This exercise requires every record to be repeated exactly.

Exercise data:
--*--

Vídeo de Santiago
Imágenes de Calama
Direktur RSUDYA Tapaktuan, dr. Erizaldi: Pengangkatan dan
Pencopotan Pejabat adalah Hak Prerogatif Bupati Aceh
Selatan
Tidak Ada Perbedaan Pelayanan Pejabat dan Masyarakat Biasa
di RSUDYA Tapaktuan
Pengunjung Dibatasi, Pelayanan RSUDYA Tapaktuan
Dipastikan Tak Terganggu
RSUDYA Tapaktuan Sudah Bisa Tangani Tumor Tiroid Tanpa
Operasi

--*--

Result:
Vídeo de Santiago
Imágenes de Calama
Direktur RSUDYA Tapaktuan, dr. Erizaldi: Pengangkatan dan
Pencopotan Pejabat adalah Hak Prerogatif Bupati Aceh
Selatan
Tidak Ada Perbedaan Pelayanan Pejabat dan Masyarakat Biasa
di RSUDYA Tapaktuan
Pengunjung Dibatasi, Pelayanan RSUDYA Tapaktuan
Dipastikan Tak Terganggu
RSUDYA Tapaktuan Sudah Bisa Tangani Tumor Tiroid Tanpa
Operasi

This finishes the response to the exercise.